## What the task asks
Please give again every entry exactly as it appears, setting aside the pictures.

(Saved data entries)
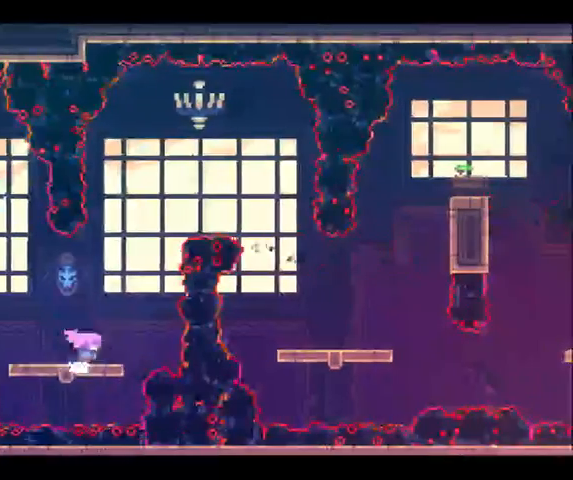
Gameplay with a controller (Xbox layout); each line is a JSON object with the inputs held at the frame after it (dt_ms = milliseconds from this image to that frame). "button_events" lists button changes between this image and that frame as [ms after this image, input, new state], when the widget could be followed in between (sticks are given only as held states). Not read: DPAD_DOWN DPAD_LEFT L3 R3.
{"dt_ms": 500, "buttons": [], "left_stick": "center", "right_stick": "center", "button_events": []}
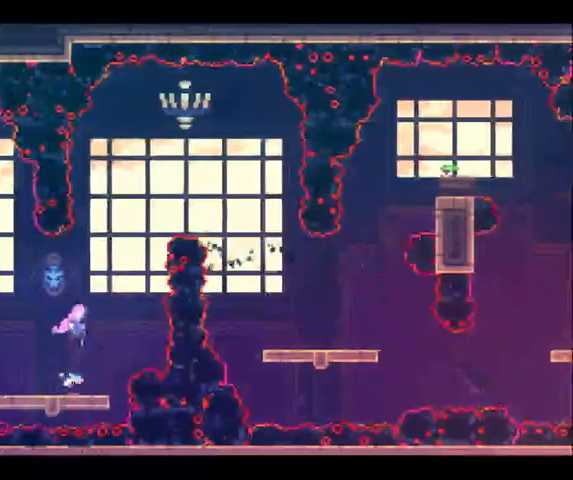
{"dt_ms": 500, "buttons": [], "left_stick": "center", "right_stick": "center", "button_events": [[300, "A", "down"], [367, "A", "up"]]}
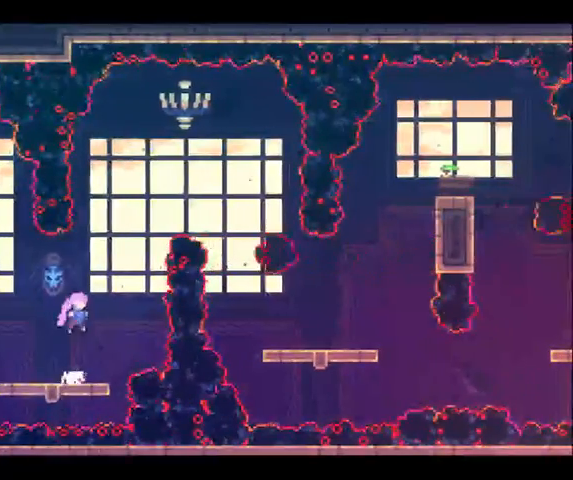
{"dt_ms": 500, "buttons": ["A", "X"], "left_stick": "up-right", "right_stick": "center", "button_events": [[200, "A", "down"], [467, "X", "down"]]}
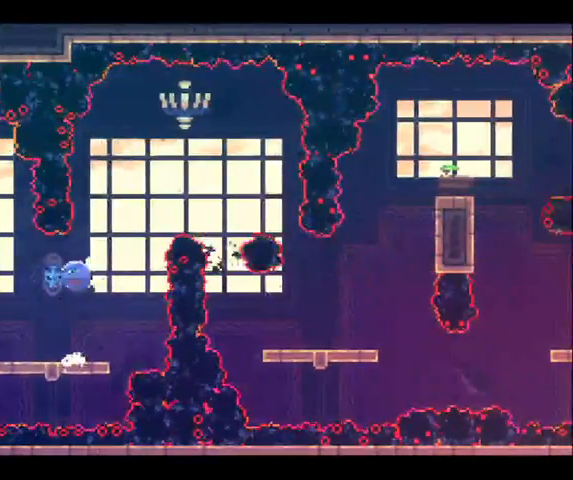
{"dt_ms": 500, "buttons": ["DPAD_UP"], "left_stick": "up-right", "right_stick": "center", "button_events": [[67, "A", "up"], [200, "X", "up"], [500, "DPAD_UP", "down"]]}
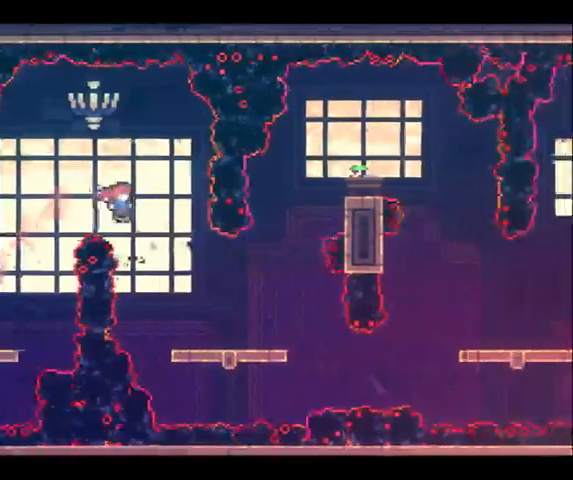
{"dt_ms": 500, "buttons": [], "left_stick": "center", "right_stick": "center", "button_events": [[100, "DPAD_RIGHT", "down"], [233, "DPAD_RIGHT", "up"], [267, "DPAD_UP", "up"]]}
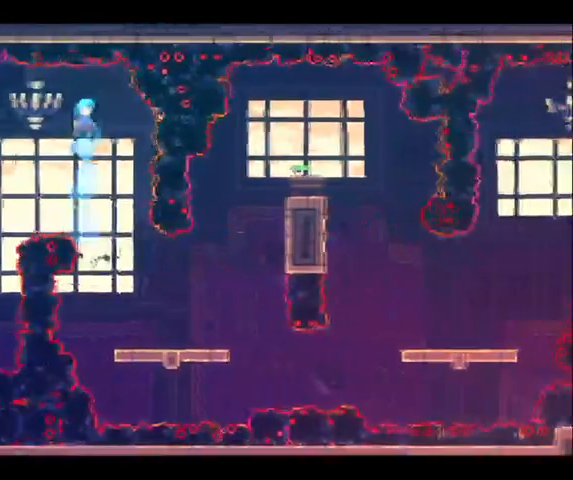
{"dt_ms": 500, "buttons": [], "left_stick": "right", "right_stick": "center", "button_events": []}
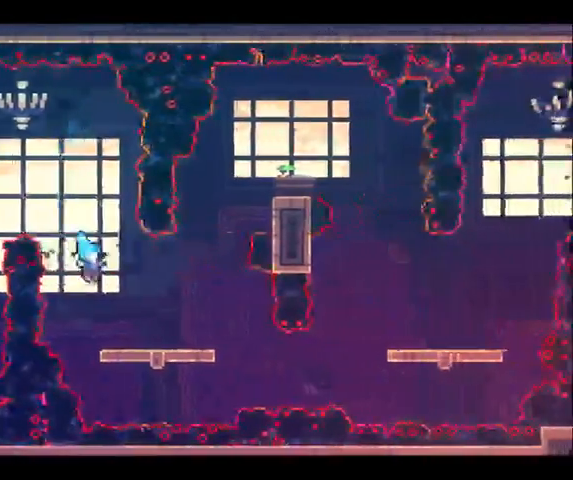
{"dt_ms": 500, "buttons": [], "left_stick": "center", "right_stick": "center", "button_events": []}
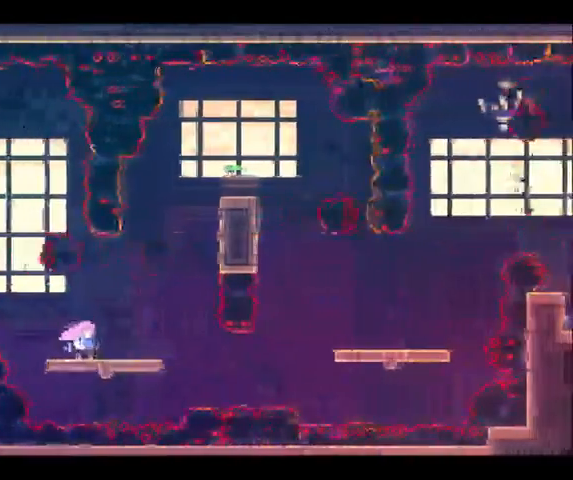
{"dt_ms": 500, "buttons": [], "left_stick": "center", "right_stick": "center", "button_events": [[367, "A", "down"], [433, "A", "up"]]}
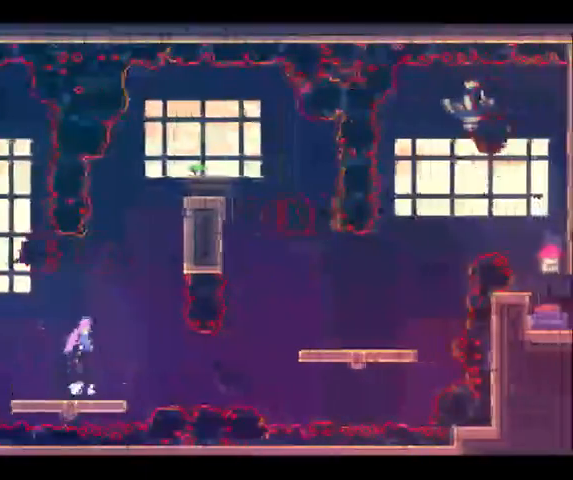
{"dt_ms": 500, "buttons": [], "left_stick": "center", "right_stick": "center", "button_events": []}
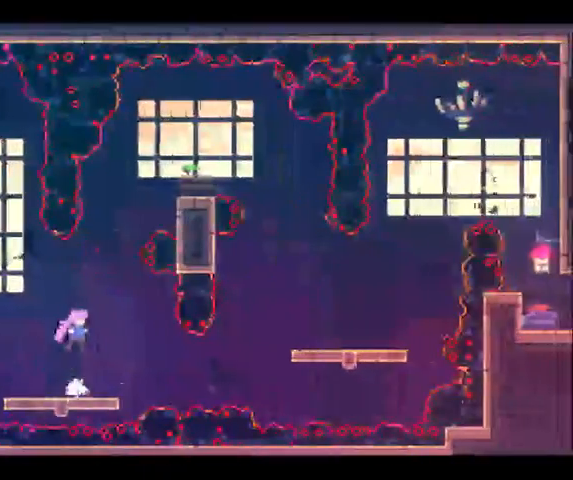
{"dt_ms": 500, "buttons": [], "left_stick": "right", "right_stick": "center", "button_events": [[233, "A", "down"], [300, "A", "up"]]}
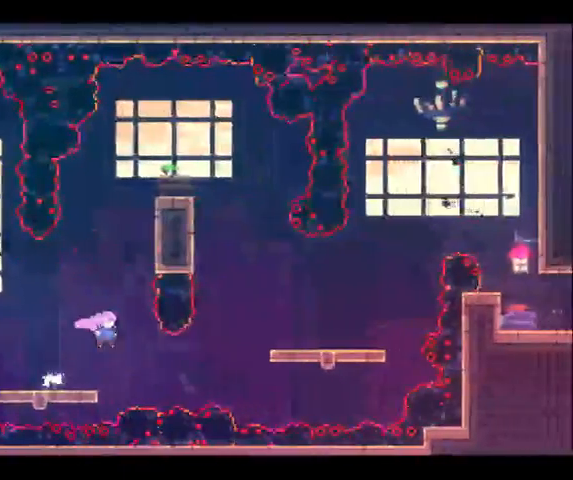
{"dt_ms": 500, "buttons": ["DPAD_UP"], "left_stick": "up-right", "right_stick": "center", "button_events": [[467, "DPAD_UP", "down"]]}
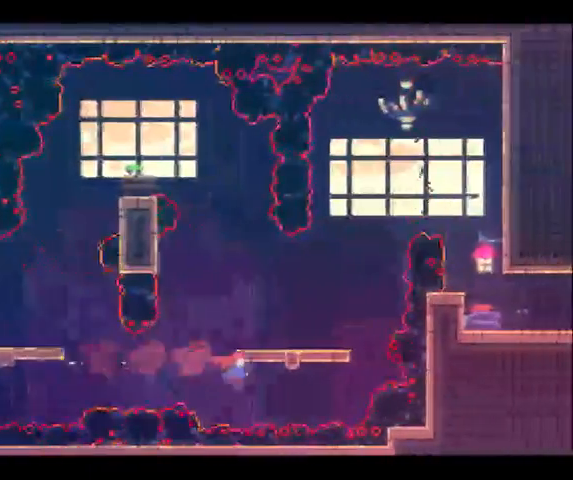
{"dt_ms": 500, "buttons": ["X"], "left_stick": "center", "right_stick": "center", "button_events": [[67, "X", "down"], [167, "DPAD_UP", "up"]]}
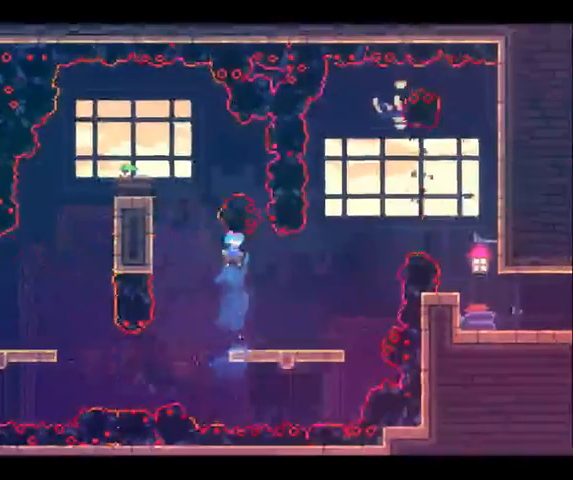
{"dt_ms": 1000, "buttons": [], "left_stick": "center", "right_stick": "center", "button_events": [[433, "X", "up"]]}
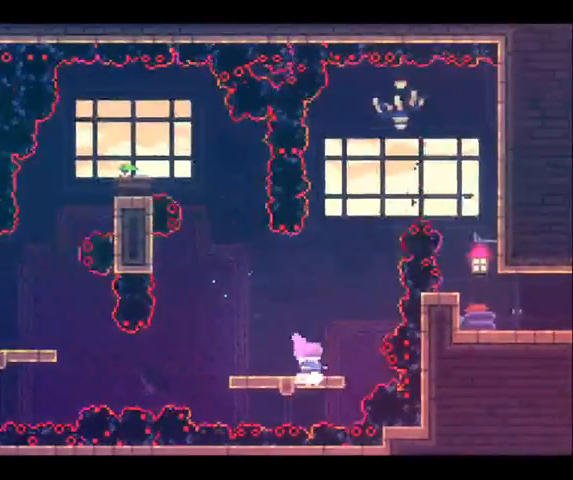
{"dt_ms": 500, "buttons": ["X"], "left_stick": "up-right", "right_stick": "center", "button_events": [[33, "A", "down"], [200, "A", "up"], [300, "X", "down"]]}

## Problem solution
Gameplay with a controller (Xbox layout); each line is a JSON object with the inputs held at the frame after it (dt_ms = milliseconds from this image to that frame). "button_events" lists button changes between this image and that frame as [ms after this image, input, new state], when the widget could be followed in between (sticks are given only as held states). Not read: DPAD_DOWN DPAD_LEFT L3 R3.
{"dt_ms": 500, "buttons": [], "left_stick": "center", "right_stick": "center", "button_events": []}
{"dt_ms": 500, "buttons": [], "left_stick": "center", "right_stick": "center", "button_events": [[300, "A", "down"], [367, "A", "up"]]}
{"dt_ms": 500, "buttons": ["A", "X"], "left_stick": "up-right", "right_stick": "center", "button_events": [[200, "A", "down"], [467, "X", "down"]]}
{"dt_ms": 500, "buttons": ["DPAD_UP"], "left_stick": "up-right", "right_stick": "center", "button_events": [[67, "A", "up"], [200, "X", "up"], [500, "DPAD_UP", "down"]]}
{"dt_ms": 500, "buttons": [], "left_stick": "center", "right_stick": "center", "button_events": [[100, "DPAD_RIGHT", "down"], [233, "DPAD_RIGHT", "up"], [267, "DPAD_UP", "up"]]}
{"dt_ms": 500, "buttons": [], "left_stick": "right", "right_stick": "center", "button_events": []}
{"dt_ms": 500, "buttons": [], "left_stick": "center", "right_stick": "center", "button_events": []}
{"dt_ms": 500, "buttons": [], "left_stick": "center", "right_stick": "center", "button_events": [[367, "A", "down"], [433, "A", "up"]]}
{"dt_ms": 500, "buttons": [], "left_stick": "center", "right_stick": "center", "button_events": []}
{"dt_ms": 500, "buttons": [], "left_stick": "right", "right_stick": "center", "button_events": [[233, "A", "down"], [300, "A", "up"]]}
{"dt_ms": 500, "buttons": ["DPAD_UP"], "left_stick": "up-right", "right_stick": "center", "button_events": [[467, "DPAD_UP", "down"]]}
{"dt_ms": 500, "buttons": ["X"], "left_stick": "center", "right_stick": "center", "button_events": [[67, "X", "down"], [167, "DPAD_UP", "up"]]}
{"dt_ms": 1000, "buttons": [], "left_stick": "center", "right_stick": "center", "button_events": [[433, "X", "up"]]}
{"dt_ms": 500, "buttons": ["X"], "left_stick": "up-right", "right_stick": "center", "button_events": [[33, "A", "down"], [200, "A", "up"], [300, "X", "down"]]}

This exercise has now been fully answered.